[Given records — start]

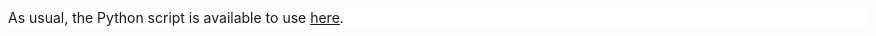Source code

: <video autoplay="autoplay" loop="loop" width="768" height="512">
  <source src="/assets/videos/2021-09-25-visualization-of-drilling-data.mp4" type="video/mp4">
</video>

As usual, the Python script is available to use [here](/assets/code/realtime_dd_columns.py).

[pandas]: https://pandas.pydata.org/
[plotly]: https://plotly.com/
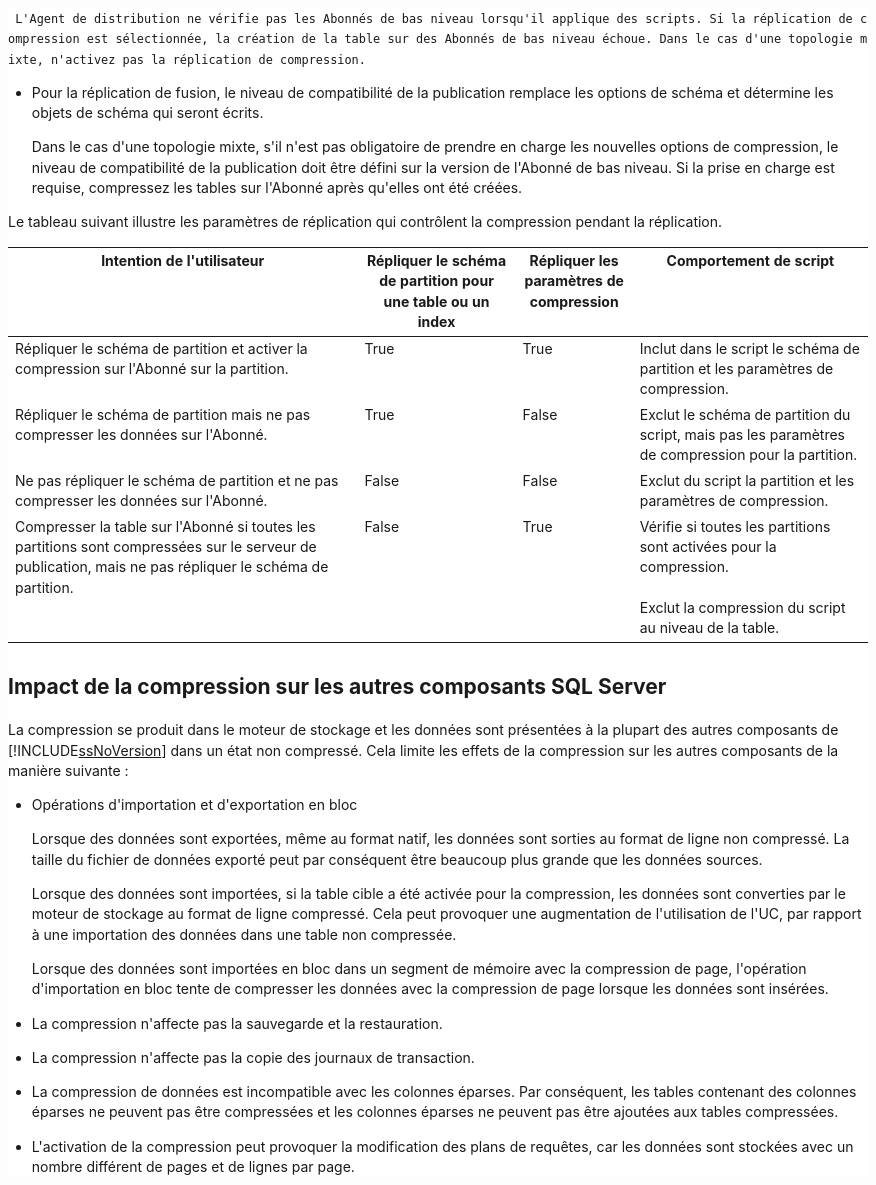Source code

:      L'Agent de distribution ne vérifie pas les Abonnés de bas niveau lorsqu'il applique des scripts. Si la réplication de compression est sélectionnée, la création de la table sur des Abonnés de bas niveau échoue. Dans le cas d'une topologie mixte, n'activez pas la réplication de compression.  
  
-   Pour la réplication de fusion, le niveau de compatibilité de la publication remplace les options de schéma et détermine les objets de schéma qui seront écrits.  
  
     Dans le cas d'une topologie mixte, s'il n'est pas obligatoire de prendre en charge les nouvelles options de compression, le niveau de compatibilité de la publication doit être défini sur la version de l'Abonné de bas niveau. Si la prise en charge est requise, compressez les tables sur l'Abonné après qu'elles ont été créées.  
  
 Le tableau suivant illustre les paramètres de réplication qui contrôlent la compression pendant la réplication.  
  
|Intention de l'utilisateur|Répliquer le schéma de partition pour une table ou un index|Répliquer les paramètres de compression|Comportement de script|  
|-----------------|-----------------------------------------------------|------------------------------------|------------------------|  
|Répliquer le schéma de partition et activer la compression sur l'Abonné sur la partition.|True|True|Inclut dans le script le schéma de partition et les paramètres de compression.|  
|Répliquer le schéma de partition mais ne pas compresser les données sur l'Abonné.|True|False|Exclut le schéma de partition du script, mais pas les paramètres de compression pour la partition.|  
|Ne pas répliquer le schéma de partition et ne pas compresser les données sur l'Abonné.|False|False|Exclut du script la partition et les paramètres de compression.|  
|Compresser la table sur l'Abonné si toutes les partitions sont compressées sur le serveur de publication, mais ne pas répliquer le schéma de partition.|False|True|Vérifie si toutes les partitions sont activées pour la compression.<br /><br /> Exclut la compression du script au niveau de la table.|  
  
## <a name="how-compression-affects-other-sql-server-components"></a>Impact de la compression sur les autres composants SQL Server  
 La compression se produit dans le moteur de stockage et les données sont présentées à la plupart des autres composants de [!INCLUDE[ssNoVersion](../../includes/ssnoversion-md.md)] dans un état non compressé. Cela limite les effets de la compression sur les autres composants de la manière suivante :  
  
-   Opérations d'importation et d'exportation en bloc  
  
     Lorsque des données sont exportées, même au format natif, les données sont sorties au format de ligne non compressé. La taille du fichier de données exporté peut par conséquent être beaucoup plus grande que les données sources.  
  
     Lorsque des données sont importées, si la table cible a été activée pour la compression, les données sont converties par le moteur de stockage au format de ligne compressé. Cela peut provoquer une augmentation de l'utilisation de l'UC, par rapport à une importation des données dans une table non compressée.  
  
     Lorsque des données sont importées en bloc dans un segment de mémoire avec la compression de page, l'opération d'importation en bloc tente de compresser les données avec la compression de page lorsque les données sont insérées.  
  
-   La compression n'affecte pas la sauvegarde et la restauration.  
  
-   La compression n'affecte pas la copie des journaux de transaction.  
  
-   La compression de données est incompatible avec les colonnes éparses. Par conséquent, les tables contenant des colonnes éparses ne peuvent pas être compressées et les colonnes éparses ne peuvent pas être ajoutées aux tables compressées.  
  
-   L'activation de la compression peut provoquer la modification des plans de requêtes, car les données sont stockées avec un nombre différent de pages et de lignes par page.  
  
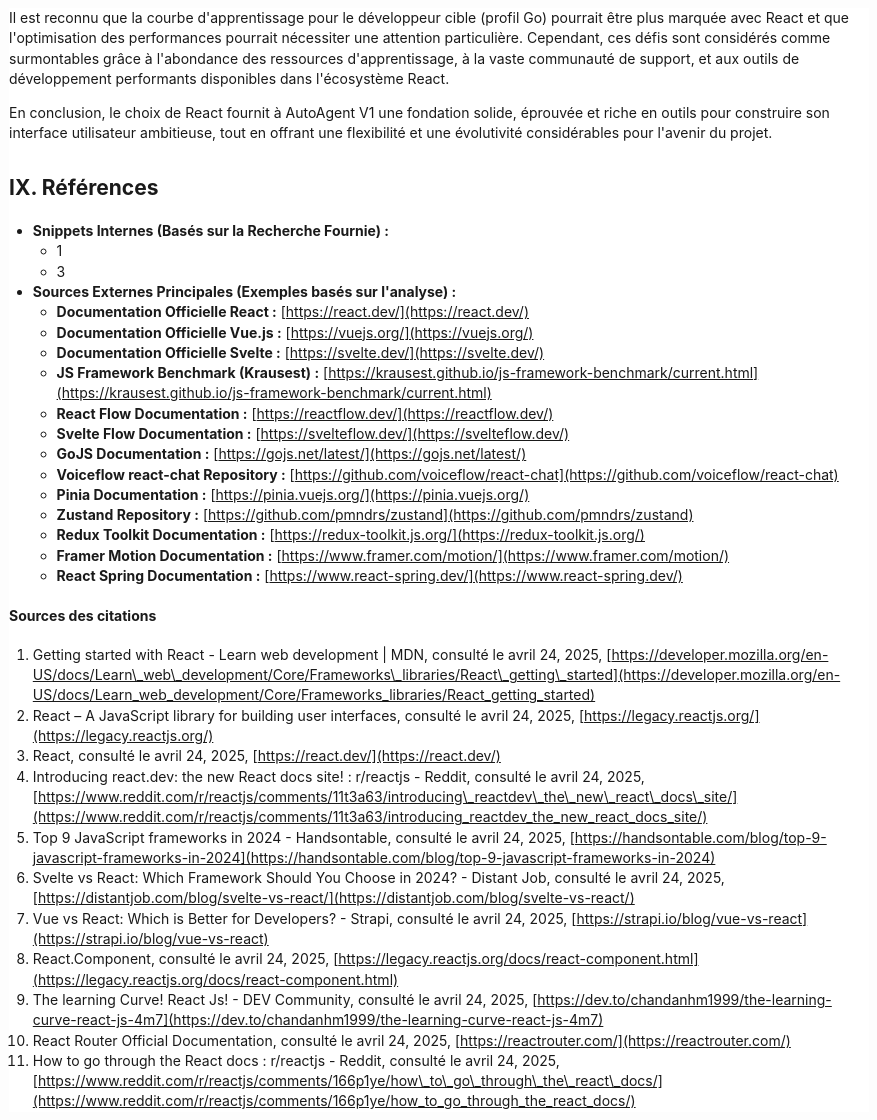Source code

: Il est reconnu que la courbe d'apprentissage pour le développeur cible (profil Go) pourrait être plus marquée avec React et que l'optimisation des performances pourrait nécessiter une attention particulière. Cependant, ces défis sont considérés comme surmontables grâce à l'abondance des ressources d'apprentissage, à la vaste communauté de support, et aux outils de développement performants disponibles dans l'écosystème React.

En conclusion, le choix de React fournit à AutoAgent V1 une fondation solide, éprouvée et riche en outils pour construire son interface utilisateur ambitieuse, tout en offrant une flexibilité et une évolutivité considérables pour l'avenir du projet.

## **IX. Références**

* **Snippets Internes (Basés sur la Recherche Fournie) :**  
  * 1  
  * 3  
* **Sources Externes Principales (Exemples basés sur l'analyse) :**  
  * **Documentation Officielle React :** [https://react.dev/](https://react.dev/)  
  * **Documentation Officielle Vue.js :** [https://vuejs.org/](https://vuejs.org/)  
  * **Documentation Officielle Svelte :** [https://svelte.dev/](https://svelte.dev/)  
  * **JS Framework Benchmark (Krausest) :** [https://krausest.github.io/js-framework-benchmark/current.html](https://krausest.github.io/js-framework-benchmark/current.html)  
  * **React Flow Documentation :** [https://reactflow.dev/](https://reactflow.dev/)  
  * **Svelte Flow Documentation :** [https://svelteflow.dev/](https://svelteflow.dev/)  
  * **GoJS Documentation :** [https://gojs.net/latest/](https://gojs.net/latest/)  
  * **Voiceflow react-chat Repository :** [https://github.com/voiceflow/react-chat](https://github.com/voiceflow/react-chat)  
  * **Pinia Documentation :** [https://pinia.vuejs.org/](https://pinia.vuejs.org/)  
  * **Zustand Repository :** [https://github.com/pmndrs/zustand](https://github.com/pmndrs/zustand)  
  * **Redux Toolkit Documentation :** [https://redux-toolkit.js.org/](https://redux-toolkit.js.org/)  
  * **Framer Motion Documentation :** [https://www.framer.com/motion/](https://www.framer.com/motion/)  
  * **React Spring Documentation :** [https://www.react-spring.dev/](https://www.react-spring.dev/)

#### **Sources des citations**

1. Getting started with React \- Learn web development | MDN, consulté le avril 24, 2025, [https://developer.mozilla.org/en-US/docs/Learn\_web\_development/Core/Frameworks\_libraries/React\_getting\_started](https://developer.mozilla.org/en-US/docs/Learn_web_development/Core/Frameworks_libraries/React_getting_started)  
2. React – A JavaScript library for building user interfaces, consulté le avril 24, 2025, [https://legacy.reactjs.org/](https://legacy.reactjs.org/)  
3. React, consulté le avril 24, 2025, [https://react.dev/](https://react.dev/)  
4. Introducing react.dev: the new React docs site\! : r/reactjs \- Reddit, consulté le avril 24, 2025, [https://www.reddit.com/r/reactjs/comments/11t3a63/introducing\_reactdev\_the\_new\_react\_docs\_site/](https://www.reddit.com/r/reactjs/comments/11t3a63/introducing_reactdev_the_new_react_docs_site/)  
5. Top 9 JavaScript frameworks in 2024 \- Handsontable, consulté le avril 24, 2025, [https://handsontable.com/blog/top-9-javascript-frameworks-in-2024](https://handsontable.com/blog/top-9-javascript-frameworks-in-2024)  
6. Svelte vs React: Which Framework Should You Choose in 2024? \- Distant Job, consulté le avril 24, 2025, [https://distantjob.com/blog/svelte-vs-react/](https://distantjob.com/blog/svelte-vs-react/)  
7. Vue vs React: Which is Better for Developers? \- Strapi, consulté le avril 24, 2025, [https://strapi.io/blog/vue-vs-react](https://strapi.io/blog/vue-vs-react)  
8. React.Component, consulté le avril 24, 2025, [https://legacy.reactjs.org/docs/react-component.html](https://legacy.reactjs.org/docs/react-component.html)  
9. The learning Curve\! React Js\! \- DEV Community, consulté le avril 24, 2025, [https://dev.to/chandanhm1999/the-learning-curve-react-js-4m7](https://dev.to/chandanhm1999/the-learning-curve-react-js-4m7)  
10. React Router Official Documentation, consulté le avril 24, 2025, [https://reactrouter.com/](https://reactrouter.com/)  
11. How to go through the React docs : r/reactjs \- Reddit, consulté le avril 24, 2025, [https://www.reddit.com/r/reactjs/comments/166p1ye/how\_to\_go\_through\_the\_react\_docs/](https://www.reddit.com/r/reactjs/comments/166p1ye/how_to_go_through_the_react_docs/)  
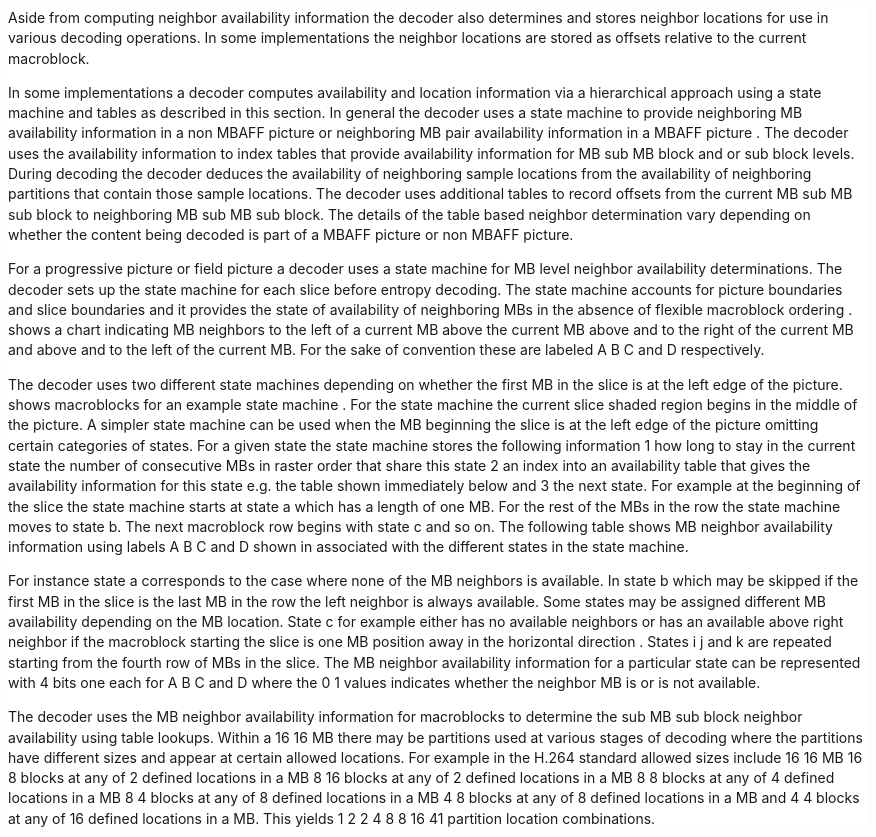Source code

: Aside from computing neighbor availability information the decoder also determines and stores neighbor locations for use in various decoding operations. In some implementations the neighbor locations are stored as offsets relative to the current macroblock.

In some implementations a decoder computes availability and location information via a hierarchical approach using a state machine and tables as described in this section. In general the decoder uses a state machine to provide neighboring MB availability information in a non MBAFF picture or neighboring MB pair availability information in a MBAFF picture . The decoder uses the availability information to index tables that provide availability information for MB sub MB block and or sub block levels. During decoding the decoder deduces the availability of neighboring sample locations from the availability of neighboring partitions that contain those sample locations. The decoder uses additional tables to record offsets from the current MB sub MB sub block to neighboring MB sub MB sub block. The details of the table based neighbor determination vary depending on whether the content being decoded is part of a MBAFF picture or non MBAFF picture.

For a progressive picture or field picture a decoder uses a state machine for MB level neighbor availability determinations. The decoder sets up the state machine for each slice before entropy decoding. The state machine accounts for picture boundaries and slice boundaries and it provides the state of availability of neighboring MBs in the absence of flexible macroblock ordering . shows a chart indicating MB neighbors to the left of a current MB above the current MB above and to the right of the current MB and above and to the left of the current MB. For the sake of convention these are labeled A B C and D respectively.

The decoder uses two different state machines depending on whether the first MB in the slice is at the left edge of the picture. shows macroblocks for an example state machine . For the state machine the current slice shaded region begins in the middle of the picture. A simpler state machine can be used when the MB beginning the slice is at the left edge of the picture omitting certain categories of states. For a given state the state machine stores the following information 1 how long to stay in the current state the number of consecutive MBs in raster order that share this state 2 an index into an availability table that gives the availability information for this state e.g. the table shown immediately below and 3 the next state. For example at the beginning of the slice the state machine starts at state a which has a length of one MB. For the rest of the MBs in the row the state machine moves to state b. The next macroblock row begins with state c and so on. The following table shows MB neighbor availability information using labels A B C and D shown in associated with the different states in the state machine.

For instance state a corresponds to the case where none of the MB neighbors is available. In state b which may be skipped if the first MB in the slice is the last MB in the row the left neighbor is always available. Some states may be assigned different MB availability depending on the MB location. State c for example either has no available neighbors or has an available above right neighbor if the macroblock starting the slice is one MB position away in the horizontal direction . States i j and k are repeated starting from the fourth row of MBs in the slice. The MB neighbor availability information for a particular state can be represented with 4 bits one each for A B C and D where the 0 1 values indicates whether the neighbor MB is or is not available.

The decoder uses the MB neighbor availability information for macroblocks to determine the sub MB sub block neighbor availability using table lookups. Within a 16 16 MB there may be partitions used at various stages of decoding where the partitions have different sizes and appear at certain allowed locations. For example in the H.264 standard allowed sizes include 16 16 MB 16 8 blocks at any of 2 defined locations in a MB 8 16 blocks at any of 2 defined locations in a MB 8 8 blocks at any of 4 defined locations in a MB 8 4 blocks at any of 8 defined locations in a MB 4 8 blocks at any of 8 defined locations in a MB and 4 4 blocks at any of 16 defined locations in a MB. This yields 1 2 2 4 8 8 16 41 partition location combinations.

[Given records — finish]

Task — Copy out the listing word for word from its first line through the line containing "Le tableau suivant", both included, and leave the pictures out of your answer.

Task answer —
Source code

: <video autoplay="autoplay" loop="loop" width="768" height="512">
  <source src="/assets/videos/2021-09-25-visualization-of-drilling-data.mp4" type="video/mp4">
</video>

As usual, the Python script is available to use [here](/assets/code/realtime_dd_columns.py).

[pandas]: https://pandas.pydata.org/
[plotly]: https://plotly.com/
Source code

:      L'Agent de distribution ne vérifie pas les Abonnés de bas niveau lorsqu'il applique des scripts. Si la réplication de compression est sélectionnée, la création de la table sur des Abonnés de bas niveau échoue. Dans le cas d'une topologie mixte, n'activez pas la réplication de compression.  
  
-   Pour la réplication de fusion, le niveau de compatibilité de la publication remplace les options de schéma et détermine les objets de schéma qui seront écrits.  
  
     Dans le cas d'une topologie mixte, s'il n'est pas obligatoire de prendre en charge les nouvelles options de compression, le niveau de compatibilité de la publication doit être défini sur la version de l'Abonné de bas niveau. Si la prise en charge est requise, compressez les tables sur l'Abonné après qu'elles ont été créées.  
  
 Le tableau suivant illustre les paramètres de réplication qui contrôlent la compression pendant la réplication.  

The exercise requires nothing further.